Accelerating Resolution Timelines
The wound care industry is facing a massive regulatory correction. After years of explosive growth, the Centers for Medicare & Medicaid Services (CMS) and the Office of Inspector General (OIG) have turned their focus toward skin substitutes — biological and synthetic materials used to treat chronic wounds.
FHAS’ role in the medical review process allows us to see the high stakes of this shift. While providers often feel the “whiplash” of changing policies, the current environment is driven by a critical need for clinical consistency and fiscal responsibility.
The Fiscal Reality: $1,000 per Square Centimeter
The crackdown stems largely from staggering data in a recent HHS-OIG report [1]. Medicare Part B spending on skin substitutes skyrocketed from roughly $256 million in 2019 to over $10 billion in 2024 [2].
The OIG’s concerns are rooted in three major factors:
- High Unit Costs: Many single-use skin substitutes can cost over $1,000 per sq cm.
- Usage Patterns: Reviewers are seeing cases where these products are applied to wounds exceeding 100 sq cm, often weekly for 12 weeks or longer [1].
- The “Spread” Incentive: OIG noted that providers often purchase products at prices significantly lower than the Medicare reimbursement rate, creating a financial incentive to choose the most expensive options [2].
A Categorized Approach: Not All Products are Equal
It is a common misconception that all skin substitutes are now facing a wall of denials. In reality, the review landscape is becoming more categorized.
- Amniotic and Placental Membrane Products: Currently, these products are under the most intense scrutiny. Many are being evaluated as “investigational” or “not reasonable and necessary” for routine chronic wound care under the Social Security Act Section 1862(a)(1)(A) [3].
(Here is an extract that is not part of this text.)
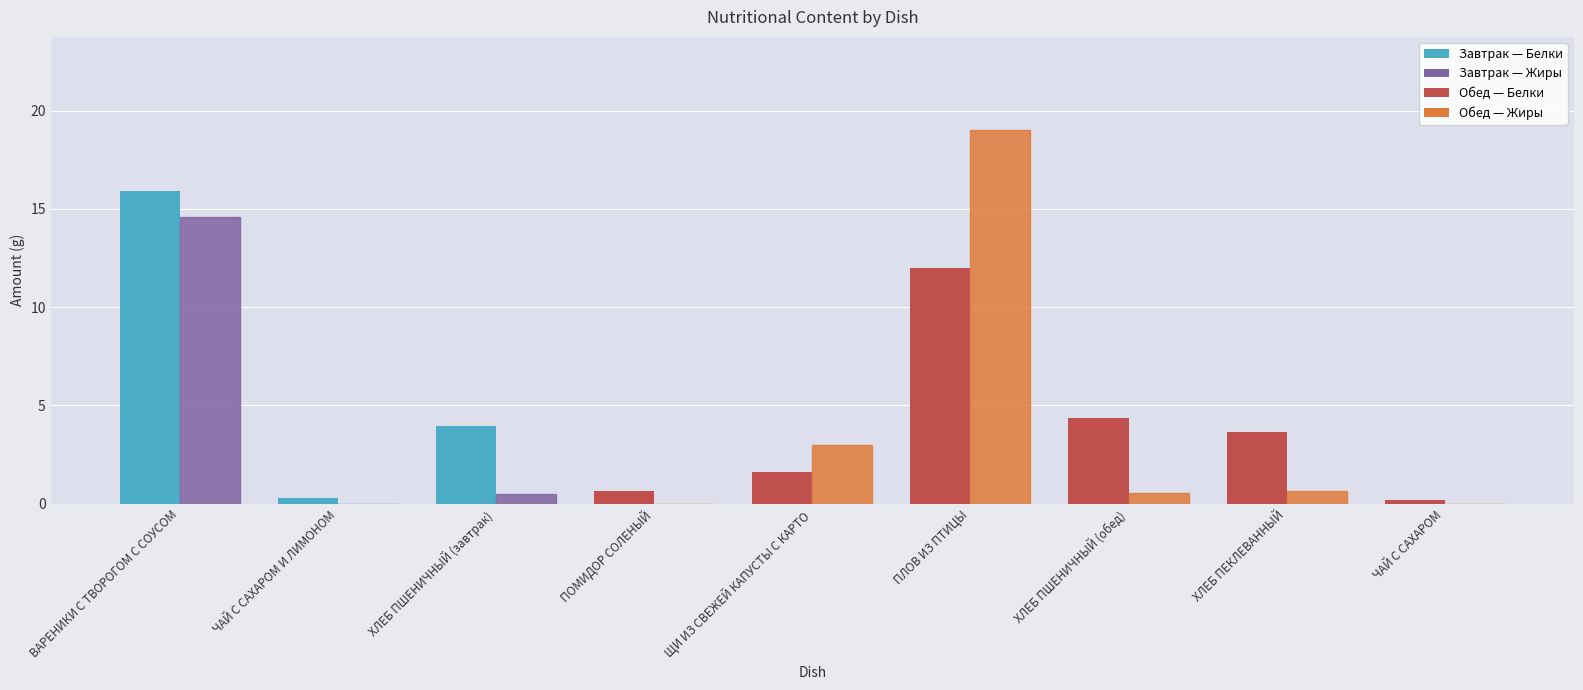

What is the total value across all series at ЩИ ИЗ СВЕЖЕЙ КАПУСТЫ С КАРТО?

4.6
- Bioengineered Skin Substitutes: Unlike placental products, certain bioengineered grafts still have established coverage pathways. For example, Novitas’ LCD L35041 (and associated LCA A54117) provides specific requirements for treating lower extremity chronic non-healing wounds.
For these products, payment is still possible, but it requires meticulous documentation showing that conservative wound care failed for at least four weeks prior to application.
Inside the Review Process: The Drive for Consistency
When Medicare contractors manage a significantly larger number of appeals involving the same billing codes or hospitals, they must ensure their decisions are both clinically sound and legally defensible.
Reviewers do not simply use “auto-denial” templates. Instead, they follow specialized clinical guidance—often informed by both CMS directives and legal counsel—to ensure that every case is evaluated with the same level of due diligence. Included within the evaluation is the careful review of specific, relevant medical documentation. This coordinated logic is essential to withstand scrutiny at the Administrative Law Judge (ALJ) stage, where appellants frequently challenge the consistency of medical necessity determinations.
Documentation Is Critical
To protect against denials, providers must move beyond just “ordering” a product. They must document:
- Failure of Conservative Care: Clear evidence that standard treatments were attempted first.
- Clinical Rationale: Why a specific product (especially a high-cost one) was chosen over a less expensive, bioengineered alternative.
- Measurable Progress: Documentation that the wound is responding to the treatment in a way that justifies continued application.
The Bottom Line
The era of “automatic” reimbursement for high-cost skin substitutes is over. As Medicare seeks to rein in billions in spending, FHAS remains committed to providing clarity on the evolving standards used by Medicare Contractors to ensure that appropriate care remains accessible while fraud, waste, and abuse are mitigated.
References
- [1] HHS-OIG Report, “Medicare Part B Payment Trends for Skin Substitutes Raise Major Concerns About Fraud, Waste, and Abuse,” Oct 2025.
- [2] CMS.gov, “CY 2026 Medicare Physician Fee Schedule Final Rule (CMS-1832-F),” Oct 2025.
- [3] Social Security Act, Section 1862(a)(1)(A), “Exclusions from Coverage and Medicare as Secondary Payer.”